## [本文]

====================

FlutterプロジェクトでcompileSdk 35を使用時のAGPバージョンエラー解決
問題の説明
FlutterプロジェクトでAPKリリースファイルをビルドしようとすると、以下のエラーが発生します:
[!] Using compileSdk 35 requires Android Gradle Plugin (AGP) 8.1.0 or higher.
│ Please upgrade to a newer AGP version.このエラーは、Android Gradle Plugin(AGP)のバージョンとcompileSdkのバージョンが互換性がないために発生します。compileSdk 35を使用するには、AGP 8.1.0以上が必要です。
エラーの根本原因:
- プロジェクトで使用しているAGPバージョンが古い(8.1.0未満)
- Gradleラッパーのバージョンが8.0以上ではない
- JavaとKotlinのコンパイラのターゲットJVMバージョンに互換性がない
推奨解決方法:AGPとGradleのバージョンアップグレード
手順 1: AGPバージョンの更新
android/settings.gradleファイルを開き、プラグインのバージョンを最新に更新します。2025年現在の推奨バージョンは8.9.0です:
pluginManagement {
repositories {
google()
mavenCentral()
gradlePluginPortal()
}
plugins {
id("com.android.application") version "8.9.0" apply false
id("com.android.library") version "8.9.0" apply false
id("org.jetbrains.kotlin.android") version "2.1.10" apply false
}
}手順 2: Gradleラッパーの更新
android/gradle/wrapper/gradle-wrapper.propertiesファイルを編集し、Gradleディストリビューションを8.11.1に更新します:
distributionUrl=https\://services.gradle.org/distributions/gradle-8.11.1-all.zipAGPとGradleの互換性
AGPとGradleのバージョンには互換性が必要です。公式互換表を参照してください:
| AGP Version | Gradle Version |
|---|---|
| 8.9.0 | 8.11+ |
| 8.1.0 | 8.0+ |
Android公式ドキュメントで最新情報を確認しましょう。
手順 3: JVMターゲットバージョンの整合性確保
JavaとKotlinのコンパイラ設定が一致していない場合、新しいエラーが発生します。android/app/build.gradleに以下を追加:
android {
compileOptions {
sourceCompatibility JavaVersion.VERSION_17
targetCompatibility JavaVersion.VERSION_17
}
kotlinOptions {
jvmTarget = "17"
}
}バージョンの選択
プロジェクトの要件に応じてJavaVersionはVERSION_1_8、VERSION_11、VERSION_17から選択してください。両方の設定で同じバージョンを使用する必要があります。

====================

## [データセットのエントリ]
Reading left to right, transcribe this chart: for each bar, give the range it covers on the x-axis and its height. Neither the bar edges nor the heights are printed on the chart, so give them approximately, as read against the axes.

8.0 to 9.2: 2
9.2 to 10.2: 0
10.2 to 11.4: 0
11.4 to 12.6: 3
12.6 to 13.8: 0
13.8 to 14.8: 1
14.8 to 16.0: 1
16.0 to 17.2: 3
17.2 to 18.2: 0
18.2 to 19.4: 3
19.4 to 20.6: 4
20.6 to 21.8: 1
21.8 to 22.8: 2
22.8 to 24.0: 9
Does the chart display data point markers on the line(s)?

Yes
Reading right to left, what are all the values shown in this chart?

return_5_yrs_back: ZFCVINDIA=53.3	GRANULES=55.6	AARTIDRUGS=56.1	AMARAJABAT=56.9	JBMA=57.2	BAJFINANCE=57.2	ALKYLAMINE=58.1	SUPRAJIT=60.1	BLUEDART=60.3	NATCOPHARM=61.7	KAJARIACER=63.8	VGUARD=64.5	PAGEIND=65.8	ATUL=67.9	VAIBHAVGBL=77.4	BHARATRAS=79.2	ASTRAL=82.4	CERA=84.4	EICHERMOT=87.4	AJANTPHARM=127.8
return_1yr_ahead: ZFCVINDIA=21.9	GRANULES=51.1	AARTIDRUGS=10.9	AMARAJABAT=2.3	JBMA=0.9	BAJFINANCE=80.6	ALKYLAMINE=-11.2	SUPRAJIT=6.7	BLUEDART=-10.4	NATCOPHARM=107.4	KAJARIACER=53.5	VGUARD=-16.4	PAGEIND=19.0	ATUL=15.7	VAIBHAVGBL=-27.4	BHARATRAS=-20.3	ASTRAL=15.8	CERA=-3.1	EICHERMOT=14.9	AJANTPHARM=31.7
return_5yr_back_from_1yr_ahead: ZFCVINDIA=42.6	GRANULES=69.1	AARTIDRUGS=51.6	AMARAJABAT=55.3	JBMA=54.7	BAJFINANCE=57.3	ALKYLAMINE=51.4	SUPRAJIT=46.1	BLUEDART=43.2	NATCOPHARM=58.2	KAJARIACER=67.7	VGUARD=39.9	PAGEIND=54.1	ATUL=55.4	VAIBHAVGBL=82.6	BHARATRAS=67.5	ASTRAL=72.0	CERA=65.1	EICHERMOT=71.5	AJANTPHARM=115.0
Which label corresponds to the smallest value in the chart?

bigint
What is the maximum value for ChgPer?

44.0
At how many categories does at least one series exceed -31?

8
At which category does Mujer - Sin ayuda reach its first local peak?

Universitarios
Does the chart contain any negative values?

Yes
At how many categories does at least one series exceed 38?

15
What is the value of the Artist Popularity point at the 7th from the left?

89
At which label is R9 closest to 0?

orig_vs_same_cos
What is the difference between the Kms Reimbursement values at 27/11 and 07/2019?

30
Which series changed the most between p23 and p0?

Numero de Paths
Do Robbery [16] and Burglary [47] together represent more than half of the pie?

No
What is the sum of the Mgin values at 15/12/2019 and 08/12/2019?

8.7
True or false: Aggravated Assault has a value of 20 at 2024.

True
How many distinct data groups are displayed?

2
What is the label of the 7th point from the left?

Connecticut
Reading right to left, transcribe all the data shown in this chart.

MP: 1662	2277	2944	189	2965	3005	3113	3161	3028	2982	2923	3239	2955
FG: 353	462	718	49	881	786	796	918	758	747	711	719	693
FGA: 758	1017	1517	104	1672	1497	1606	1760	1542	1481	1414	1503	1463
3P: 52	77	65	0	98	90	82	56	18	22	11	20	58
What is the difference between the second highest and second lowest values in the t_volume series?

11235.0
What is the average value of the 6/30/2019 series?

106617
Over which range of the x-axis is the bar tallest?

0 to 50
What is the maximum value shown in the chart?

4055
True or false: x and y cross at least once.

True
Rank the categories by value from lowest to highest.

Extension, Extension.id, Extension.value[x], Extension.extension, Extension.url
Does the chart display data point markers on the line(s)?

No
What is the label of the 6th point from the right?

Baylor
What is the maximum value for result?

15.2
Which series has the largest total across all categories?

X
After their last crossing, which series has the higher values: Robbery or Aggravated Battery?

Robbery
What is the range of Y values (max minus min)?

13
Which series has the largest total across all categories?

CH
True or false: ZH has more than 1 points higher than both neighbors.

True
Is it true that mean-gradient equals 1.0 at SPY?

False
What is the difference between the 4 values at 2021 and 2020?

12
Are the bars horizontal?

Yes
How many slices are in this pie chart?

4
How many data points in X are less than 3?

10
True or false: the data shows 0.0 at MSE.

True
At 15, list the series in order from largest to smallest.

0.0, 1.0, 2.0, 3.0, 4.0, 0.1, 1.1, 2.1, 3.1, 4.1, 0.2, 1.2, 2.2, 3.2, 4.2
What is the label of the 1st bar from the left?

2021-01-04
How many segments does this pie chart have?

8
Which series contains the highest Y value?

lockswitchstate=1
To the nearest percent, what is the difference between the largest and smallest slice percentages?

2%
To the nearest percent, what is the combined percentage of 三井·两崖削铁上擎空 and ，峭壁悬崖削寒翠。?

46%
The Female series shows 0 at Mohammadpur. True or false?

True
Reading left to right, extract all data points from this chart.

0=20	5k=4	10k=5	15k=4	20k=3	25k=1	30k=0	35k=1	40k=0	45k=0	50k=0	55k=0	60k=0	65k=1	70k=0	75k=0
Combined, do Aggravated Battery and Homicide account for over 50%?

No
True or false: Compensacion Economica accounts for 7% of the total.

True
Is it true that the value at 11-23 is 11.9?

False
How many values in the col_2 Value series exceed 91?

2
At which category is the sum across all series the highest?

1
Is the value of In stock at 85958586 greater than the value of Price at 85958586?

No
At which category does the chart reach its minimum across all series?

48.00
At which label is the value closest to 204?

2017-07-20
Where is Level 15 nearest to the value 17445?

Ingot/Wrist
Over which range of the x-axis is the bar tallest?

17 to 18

====================

## [問題 1]
本文の「- Gradleラッパーのバージョンが8.0以上ではない」から下の「mavenCentral()」までを、一字一句違えずに書き写してください。
## [問題 2]
次の(a)〜(c)は本文の内容と一致していますか。(a) compileSdk 35を使うにはAGP 8.1.0以上が必要である。(b) 手順2ではGradleディストリビューションを8.9.0に更新する。(c) JavaとKotlinのコンパイラ設定には別々のバージョンを指定してよい。それぞれ「はい」か「いいえ」で答え、判断の決め手となる本文の語句を正確に引用してください。
本文の内容だけを根拠にしてください。

## [解答 1]
- Gradleラッパーのバージョンが8.0以上ではない
- JavaとKotlinのコンパイラのターゲットJVMバージョンに互換性がない
推奨解決方法:AGPとGradleのバージョンアップグレード
手順 1: AGPバージョンの更新
android/settings.gradleファイルを開き、プラグインのバージョンを最新に更新します。2025年現在の推奨バージョンは8.9.0です:
pluginManagement {
repositories {
google()
mavenCentral()

## [解答 2]
(a) はい。「compileSdk 35を使用するには、AGP 8.1.0以上が必要です。」
(b) いいえ。「Gradleディストリビューションを8.11.1に更新します」
(c) いいえ。「両方の設定で同じバージョンを使用する必要があります。」